Are you concerned about the dangers in America? Don’t be! America is safer than we imagine it to be. Our sQoolink mentor, Nick Sohn from the University of Southern California, shares some insight regarding safety. The US has various measures surrounding student safety and concerns. That isn’t to say that you shouldn’t be cautious but don’t worry. Security is part of every college’s priority!

Myth Buster: Study abroad in America = danger?

There are four considerable dangers to studying in America: terrorism, disease, discrimination, and crime.

1) With recent media and news putting heavy emphasis on terrorism, the fear is justified. However, the likelihood of being struck by lightning far outweighs your risk of being caught up in a terrorist attack. Furthermore, America’s TSA and federal agencies put anti-terrorism as its top priority.

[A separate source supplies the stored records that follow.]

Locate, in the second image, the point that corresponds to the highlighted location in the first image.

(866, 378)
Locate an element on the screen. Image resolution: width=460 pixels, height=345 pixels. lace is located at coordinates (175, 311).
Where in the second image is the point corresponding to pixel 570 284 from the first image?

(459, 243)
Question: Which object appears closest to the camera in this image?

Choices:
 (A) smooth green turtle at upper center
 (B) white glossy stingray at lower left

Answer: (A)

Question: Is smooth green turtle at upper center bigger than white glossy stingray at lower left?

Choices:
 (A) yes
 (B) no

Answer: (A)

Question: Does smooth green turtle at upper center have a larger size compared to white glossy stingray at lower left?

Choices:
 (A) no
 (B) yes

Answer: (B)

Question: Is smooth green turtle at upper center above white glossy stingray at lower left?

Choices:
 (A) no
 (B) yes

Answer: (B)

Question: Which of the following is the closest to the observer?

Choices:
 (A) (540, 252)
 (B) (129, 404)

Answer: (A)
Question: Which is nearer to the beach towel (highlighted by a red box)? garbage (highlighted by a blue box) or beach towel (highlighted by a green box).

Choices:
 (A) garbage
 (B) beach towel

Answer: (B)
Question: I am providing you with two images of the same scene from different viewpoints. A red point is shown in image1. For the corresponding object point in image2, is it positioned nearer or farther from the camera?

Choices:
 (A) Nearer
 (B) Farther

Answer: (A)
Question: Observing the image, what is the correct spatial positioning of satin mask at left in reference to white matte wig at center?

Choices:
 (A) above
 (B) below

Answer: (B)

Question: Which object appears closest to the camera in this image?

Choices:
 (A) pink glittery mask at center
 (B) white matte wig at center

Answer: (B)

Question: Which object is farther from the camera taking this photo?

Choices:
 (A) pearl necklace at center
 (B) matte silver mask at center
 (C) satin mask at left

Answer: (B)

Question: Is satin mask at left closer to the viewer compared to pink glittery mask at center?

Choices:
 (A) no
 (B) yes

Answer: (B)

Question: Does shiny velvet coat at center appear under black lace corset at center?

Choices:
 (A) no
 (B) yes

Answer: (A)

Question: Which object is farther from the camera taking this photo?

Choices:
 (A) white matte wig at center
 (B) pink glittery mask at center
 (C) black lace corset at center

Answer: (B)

2) You shouldn’t worry too much about diseases. The U.S. has an active healthcare system and University cleanliness is often up to standard!

3) Discrimination may differ from place to place within the U.S. California, New York, Massachusetts, and other common college destinations are without a doubt progressive. However, that is not to say discrimination does not exist. If you encounter racism or discrimination, colleges and the legal system will ensure justice and safety.

4) Crime is perhaps one of the biggest fear. With the legal ownership of guns, America leads the world in mass shootings and gun ownership. Do not worry. Most colleges have a strong Department of Public Safety that implements extra measures to ensure each student’s safety. As long as you are aware and conscious of your surroundings, you are safe!